Since opening, Tomas has put his certification as master brewer to work, increasing the ratio of house to guest beers and Carter Owen has gotten the kitchen up and running. Carter hails from Vermont and is the friend of an assistant brewer Tomas worked with at Old Market. Originally planning to open a food cart, Tomas convinced Carter, who he described as having a "perfect personality" and being a "phenomenal cook," to change his plans. He has given Carter complete autonomy about what comes out of the kitchen, dishes that start with local produce and meats to which Carter applies his culinary talents.
So what lies ahead for Culmination? Sake, for one. Tomas holds both a brewery license and a winery license, the latter of which covers sake production in Oregon. Tomas plans to start with hybrid beer/sake products, as traditional ones like those produced by SakeOne in Forest Grove, where he worked for two years. Those beverages require a specialized room where the koji mold spores work on the rice to digest the starch and convert it into fermentable sugar.
Culmination will also address a naming divide that exists in craft beer: Black IPA and CDA. From Tomas' perspective he sees the two names as different versions of the same style where there can be a lot of overlap, similar to the stout and porter crossovers that have existed for years. CDA is a Pacific Northwest specific name for the style that is bigger, sweeter, roasty and fuller bodied than the Black IPAs that are found in the Midwest and East. Tomas feels there is room for both and plans to have his version of each on tap at the same time.
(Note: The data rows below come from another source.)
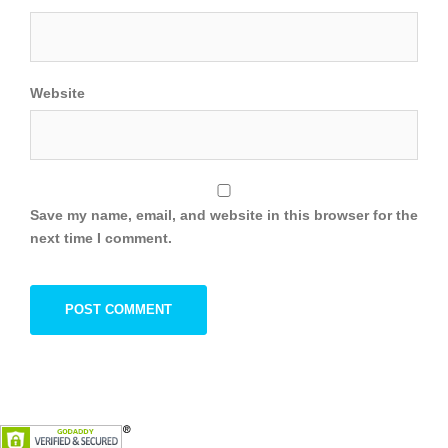
Website
Save my name, email, and website in this browser for the
next time I comment.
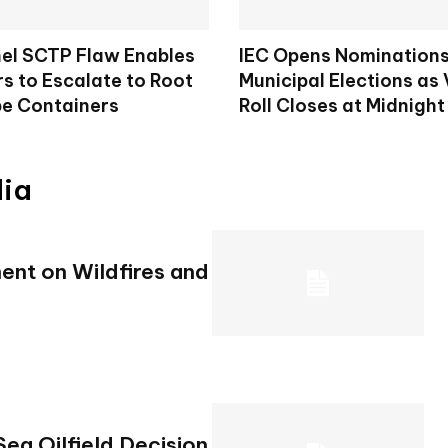
nel SCTP Flaw Enables
IEC Opens Nominations
s to Escalate to Root
Municipal Elections as 
e Containers
Roll Closes at Midnight
dia
ent on Wildfires and
ea Oilfield Decision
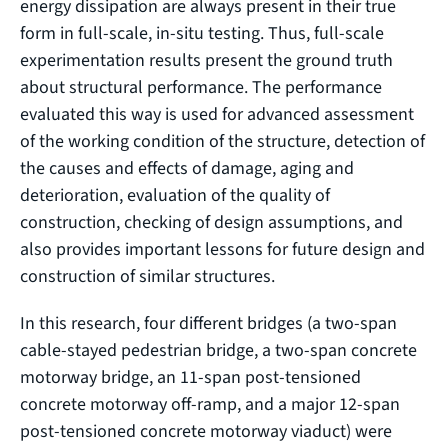
energy dissipation are always present in their true
form in full-scale, in-situ testing. Thus, full-scale
experimentation results present the ground truth
about structural performance. The performance
evaluated this way is used for advanced assessment
of the working condition of the structure, detection of
the causes and effects of damage, aging and
deterioration, evaluation of the quality of
construction, checking of design assumptions, and
also provides important lessons for future design and
construction of similar structures.
In this research, four different bridges (a two-span
cable-stayed pedestrian bridge, a two-span concrete
motorway bridge, an 11-span post-tensioned
concrete motorway off-ramp, and a major 12-span
post-tensioned concrete motorway viaduct) were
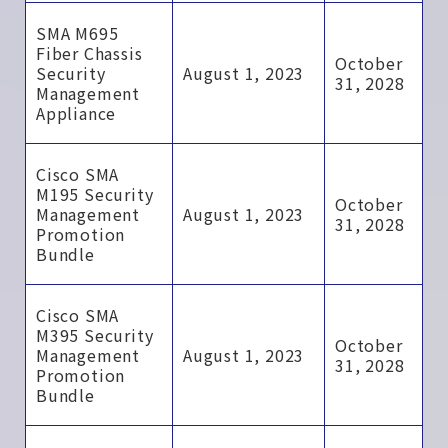
SMA M695
Fiber Chassis
October
Security
August 1, 2023
31, 2028
Management
Appliance
Cisco SMA
M195 Security
October
Management
August 1, 2023
31, 2028
Promotion
Bundle
Cisco SMA
M395 Security
October
Management
August 1, 2023
31, 2028
Promotion
Bundle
Culmination also plans to have regular live music nights that will feature local bands playing original music. During the warmer months, they are utilizing a common space in the building but once winter comes they'll move into the brewery space that includes a back bar. Down the road, they look forward to pairing beer styles with music styles, creating custom labels and even phasing in a music studio. Tomas' plans are big, but no bigger than the time it has taken to formulate and begin to implement them -- a culmination of a dream he hadn't yet dreamt before his travels brought him to Oregon.